◆ **Information shown**:
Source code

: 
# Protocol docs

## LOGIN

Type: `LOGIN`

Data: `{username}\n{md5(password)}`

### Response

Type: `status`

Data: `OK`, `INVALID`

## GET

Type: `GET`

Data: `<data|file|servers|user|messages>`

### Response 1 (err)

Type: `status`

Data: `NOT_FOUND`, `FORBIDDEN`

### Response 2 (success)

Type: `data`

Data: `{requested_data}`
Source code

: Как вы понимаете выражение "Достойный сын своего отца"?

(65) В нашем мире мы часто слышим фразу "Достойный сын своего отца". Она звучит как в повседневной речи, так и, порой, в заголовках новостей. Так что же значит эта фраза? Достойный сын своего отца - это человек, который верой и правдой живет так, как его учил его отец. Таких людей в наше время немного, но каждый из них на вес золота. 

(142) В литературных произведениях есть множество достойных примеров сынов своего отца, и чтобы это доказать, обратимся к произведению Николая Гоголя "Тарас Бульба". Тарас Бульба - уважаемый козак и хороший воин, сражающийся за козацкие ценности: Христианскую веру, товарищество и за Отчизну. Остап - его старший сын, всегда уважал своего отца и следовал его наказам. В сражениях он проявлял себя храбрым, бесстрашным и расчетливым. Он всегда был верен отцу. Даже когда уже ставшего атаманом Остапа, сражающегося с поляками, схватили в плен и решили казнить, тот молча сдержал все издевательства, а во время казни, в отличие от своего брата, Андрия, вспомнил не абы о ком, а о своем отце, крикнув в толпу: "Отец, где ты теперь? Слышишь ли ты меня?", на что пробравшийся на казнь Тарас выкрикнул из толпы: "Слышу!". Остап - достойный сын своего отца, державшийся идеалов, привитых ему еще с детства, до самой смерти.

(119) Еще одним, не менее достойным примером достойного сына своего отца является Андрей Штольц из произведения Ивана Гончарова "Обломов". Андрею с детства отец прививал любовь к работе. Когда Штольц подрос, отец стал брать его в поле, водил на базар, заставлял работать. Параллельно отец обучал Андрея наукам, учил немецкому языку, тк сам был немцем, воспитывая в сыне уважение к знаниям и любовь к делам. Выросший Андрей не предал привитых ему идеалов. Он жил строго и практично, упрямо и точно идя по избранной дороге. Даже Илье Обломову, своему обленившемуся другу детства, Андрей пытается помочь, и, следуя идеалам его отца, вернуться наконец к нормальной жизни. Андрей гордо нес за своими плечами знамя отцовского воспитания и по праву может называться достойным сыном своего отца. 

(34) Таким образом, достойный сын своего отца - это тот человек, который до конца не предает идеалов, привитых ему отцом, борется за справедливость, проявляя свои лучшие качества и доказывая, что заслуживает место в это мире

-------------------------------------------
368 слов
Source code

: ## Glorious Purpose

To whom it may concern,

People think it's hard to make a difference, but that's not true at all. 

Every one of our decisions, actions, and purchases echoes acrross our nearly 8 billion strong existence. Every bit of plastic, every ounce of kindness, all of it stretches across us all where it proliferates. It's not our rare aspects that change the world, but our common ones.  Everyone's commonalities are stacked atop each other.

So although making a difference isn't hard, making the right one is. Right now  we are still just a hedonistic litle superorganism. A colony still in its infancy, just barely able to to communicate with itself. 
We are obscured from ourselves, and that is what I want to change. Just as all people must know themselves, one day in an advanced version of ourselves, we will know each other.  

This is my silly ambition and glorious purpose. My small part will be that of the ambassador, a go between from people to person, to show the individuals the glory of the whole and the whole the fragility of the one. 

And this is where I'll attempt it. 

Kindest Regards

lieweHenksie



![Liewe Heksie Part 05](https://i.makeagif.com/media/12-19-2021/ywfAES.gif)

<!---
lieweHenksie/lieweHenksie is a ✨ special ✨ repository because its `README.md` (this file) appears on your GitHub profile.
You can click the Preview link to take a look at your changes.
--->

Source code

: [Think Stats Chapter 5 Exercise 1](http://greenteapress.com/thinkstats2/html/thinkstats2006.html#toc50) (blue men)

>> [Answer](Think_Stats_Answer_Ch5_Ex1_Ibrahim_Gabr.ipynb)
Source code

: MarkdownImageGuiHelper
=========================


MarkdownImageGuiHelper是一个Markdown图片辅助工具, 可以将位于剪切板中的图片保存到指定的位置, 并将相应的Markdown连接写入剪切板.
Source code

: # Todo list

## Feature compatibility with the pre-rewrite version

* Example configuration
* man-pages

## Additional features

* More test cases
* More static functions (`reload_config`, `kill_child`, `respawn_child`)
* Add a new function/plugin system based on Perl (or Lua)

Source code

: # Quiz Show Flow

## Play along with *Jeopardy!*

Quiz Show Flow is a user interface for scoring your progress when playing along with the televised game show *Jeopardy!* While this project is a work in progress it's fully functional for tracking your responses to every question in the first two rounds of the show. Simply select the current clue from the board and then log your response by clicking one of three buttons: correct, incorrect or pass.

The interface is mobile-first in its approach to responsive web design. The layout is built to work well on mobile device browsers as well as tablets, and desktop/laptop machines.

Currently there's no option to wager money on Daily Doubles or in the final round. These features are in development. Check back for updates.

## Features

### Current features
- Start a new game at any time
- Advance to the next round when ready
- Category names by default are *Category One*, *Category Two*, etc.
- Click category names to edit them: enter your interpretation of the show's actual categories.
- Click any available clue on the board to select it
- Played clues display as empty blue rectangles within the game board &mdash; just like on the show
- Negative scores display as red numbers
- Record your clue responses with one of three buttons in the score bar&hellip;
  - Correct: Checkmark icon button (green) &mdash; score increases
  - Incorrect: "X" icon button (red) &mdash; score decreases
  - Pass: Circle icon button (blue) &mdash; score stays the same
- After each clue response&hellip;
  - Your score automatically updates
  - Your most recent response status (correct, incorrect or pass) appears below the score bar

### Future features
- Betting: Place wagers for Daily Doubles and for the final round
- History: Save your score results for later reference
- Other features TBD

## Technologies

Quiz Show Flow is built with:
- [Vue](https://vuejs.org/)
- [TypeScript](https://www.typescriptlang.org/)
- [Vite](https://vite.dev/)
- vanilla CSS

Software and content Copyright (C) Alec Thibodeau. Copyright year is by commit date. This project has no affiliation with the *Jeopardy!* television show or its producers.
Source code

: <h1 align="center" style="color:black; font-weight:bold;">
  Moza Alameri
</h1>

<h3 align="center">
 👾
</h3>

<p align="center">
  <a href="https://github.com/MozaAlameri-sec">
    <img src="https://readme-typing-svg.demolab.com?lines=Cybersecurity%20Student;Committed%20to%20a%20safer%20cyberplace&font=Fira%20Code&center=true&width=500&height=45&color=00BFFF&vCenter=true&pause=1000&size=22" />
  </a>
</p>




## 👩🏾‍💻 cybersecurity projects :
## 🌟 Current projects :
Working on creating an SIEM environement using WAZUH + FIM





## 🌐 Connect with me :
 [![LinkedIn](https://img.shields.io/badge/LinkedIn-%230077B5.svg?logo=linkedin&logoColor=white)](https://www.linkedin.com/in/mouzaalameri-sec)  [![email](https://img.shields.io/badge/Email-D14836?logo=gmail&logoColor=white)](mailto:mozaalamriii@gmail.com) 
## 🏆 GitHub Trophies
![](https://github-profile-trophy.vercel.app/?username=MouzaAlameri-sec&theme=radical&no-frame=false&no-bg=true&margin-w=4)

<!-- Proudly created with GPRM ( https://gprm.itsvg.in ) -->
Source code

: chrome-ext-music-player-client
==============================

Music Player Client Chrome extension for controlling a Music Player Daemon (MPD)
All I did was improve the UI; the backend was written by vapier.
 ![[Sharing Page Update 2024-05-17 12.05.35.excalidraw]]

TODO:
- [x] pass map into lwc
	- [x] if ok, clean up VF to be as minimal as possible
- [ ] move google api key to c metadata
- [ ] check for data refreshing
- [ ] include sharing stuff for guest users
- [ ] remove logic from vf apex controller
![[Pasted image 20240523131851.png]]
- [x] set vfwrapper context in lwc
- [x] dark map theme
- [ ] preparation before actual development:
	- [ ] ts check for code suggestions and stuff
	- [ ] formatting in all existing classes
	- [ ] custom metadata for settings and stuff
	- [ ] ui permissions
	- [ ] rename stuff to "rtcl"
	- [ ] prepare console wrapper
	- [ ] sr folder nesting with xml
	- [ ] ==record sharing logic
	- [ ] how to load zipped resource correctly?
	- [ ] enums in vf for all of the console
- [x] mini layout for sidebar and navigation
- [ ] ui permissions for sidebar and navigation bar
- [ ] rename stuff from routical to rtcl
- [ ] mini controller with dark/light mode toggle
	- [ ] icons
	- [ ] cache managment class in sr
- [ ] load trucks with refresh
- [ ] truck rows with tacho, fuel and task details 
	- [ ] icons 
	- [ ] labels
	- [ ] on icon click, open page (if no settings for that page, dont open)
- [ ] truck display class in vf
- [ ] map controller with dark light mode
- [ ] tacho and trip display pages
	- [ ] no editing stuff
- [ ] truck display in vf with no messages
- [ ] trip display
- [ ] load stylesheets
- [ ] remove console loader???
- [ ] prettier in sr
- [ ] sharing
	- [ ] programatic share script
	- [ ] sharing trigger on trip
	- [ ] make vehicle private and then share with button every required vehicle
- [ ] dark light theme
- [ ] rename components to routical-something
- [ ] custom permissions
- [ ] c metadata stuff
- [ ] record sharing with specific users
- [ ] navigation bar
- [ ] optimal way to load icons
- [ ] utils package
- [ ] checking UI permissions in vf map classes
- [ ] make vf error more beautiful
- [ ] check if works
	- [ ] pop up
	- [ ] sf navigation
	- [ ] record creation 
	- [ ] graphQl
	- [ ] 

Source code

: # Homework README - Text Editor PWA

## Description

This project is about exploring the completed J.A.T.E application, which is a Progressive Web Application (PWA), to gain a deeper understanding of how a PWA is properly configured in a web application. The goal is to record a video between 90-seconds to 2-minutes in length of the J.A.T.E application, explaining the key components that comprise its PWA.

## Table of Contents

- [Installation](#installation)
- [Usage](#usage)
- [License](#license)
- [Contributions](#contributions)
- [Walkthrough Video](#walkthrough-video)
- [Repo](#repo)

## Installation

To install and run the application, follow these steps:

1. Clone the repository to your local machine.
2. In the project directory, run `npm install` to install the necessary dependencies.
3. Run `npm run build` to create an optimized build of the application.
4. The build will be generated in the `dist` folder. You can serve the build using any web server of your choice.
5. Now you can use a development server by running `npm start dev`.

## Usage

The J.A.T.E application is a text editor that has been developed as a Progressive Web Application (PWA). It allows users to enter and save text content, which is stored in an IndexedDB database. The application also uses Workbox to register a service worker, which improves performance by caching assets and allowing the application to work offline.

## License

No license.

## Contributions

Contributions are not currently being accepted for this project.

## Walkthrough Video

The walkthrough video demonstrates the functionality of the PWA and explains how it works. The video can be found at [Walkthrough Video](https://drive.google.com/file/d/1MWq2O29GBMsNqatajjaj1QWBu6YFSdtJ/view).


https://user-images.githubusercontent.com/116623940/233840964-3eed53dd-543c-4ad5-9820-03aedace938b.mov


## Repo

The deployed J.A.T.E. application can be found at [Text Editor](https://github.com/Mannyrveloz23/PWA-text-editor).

◆ **Requirement**:
Convert the lines of the records between the line containing "## Description" and the line containing "To install and", inclusive, into a numbered list, omitting blank lines.

◆ **Answer box**:
1. ## Description
2. This project is about exploring the completed J.A.T.E application, which is a Progressive Web Application (PWA), to gain a deeper understanding of how a PWA is properly configured in a web application. The goal is to record a video between 90-seconds to 2-minutes in length of the J.A.T.E application, explaining the key components that comprise its PWA.
3. ## Table of Contents
4. - [Installation](#installation)
5. - [Usage](#usage)
6. - [License](#license)
7. - [Contributions](#contributions)
8. - [Walkthrough Video](#walkthrough-video)
9. - [Repo](#repo)
10. ## Installation
11. To install and run the application, follow these steps:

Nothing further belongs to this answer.